* _CONSIGNES_
1) Citez, dans le texte sur le scénario d'introduction, le passage allant de "Dans tous les" jusqu'à "C’est fait pour.".
2) D'après le texte sur le scénario d'introduction, combien d'exemples d'énigmes l'aide de jeu propose-t-elle ?
3) Selon le texte sur le scénario d'introduction, quel est le rôle de la rencontre avec les voyageurs nains aux prises avec des orques ?

* _TEXTE DE L'EXERCICE_
━━━━━━

Dans tous les cas, les personnages sont amenés à croiser la route d’une bande de voyageurs nains aux prises avec des orques – et c’est donc une occasion de tester le système de combat, de manière relativement inoffensive. C’est fait pour.

 

Après quoi les PJ sont amenés à sympathiser avec ces nains – et c’est probablement le moment le plus intéressant du scénario, propice à de sympathiques opportunités de roleplay bien dans l’esprit du Hobbit (bien plus que du Seigneur des Anneaux – c’est approprié pour un début) : les personnages festoient (ils s’en mordront bientôt les doigts), échangent des nouvelles, chantent (on est chez Tolkien, hein !), se livrent à des concours d’énigmes (une aide de jeu en donne douze exemples, généralement assez aisés à transposer en français ai-je l’impression, mais pensez-y à l’avance), et le clou de la soirée est probablement le concours de ronds de fumée, avec table et règles rigolotes à la clef. Tout ça, pour le coup, ne coulait pas forcément de source dans un scénario d’introduction, a fortiori si on est porté à le réduire à sa dimension mécanique, mais il y a de quoi faire, c’est bien pensé et enthousiasmant.

━━━━━━

* _DONNÉES FOURNIES_
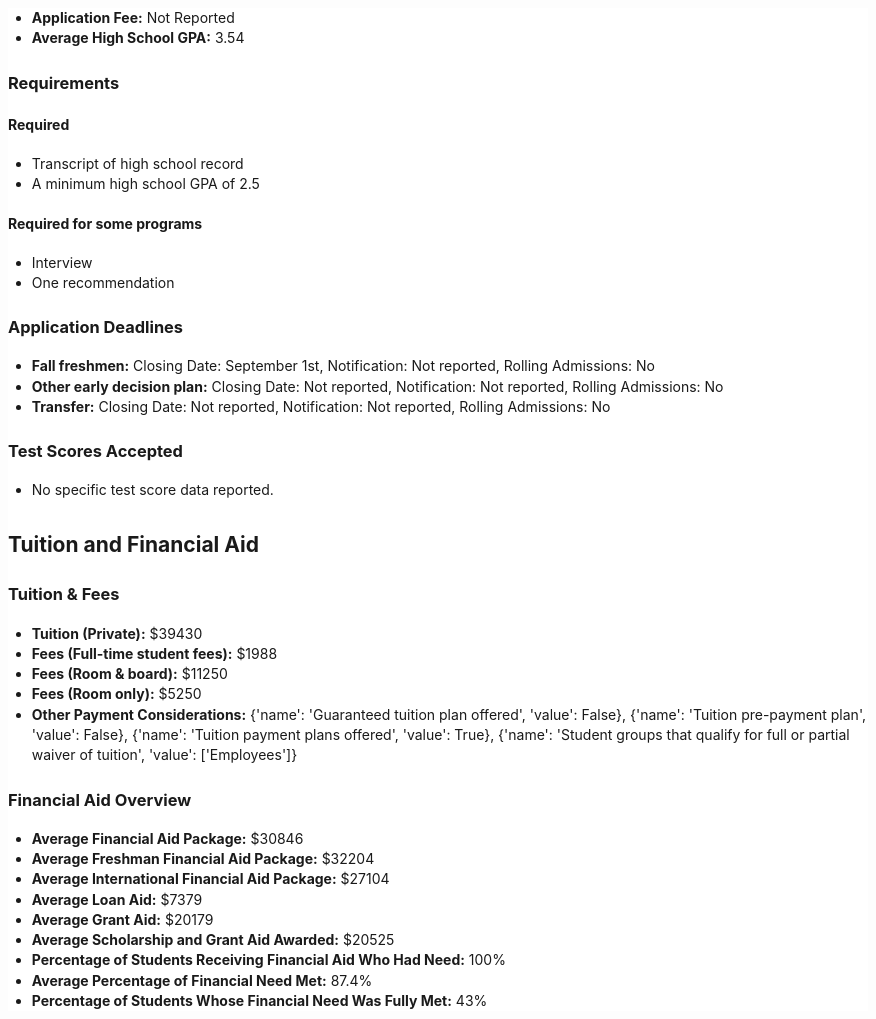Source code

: - **Application Fee:** Not Reported
- **Average High School GPA:** 3.54

### Requirements

#### Required

- Transcript of high school record
- A minimum high school GPA of 2.5

#### Required for some programs

- Interview
- One recommendation

### Application Deadlines

- **Fall freshmen:** Closing Date: September 1st, Notification: Not reported, Rolling Admissions: No
- **Other early decision plan:** Closing Date: Not reported, Notification: Not reported, Rolling Admissions: No
- **Transfer:** Closing Date: Not reported, Notification: Not reported, Rolling Admissions: No

### Test Scores Accepted

- No specific test score data reported.

## Tuition and Financial Aid

### Tuition & Fees

- **Tuition (Private):** $39430
- **Fees (Full-time student fees):** $1988
- **Fees (Room & board):** $11250
- **Fees (Room only):** $5250
- **Other Payment Considerations:** {'name': 'Guaranteed tuition plan offered', 'value': False}, {'name': 'Tuition pre-payment plan', 'value': False}, {'name': 'Tuition payment plans offered', 'value': True}, {'name': 'Student groups that qualify for full or partial waiver of tuition', 'value': ['Employees']}

### Financial Aid Overview

- **Average Financial Aid Package:** $30846
- **Average Freshman Financial Aid Package:** $32204
- **Average International Financial Aid Package:** $27104
- **Average Loan Aid:** $7379
- **Average Grant Aid:** $20179
- **Average Scholarship and Grant Aid Awarded:** $20525
- **Percentage of Students Receiving Financial Aid Who Had Need:** 100%
- **Average Percentage of Financial Need Met:** 87.4%
- **Percentage of Students Whose Financial Need Was Fully Met:** 43%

━━━━━━

* _CORRIGÉ_
1)
Dans tous les cas, les personnages sont amenés à croiser la route d’une bande de voyageurs nains aux prises avec des orques – et c’est donc une occasion de tester le système de combat, de manière relativement inoffensive. C’est fait pour.

2) Elle en propose douze.

3) Cette rencontre permet de tester le système de combat de manière relativement inoffensive. Le texte précise qu'elle est conçue précisément dans ce but.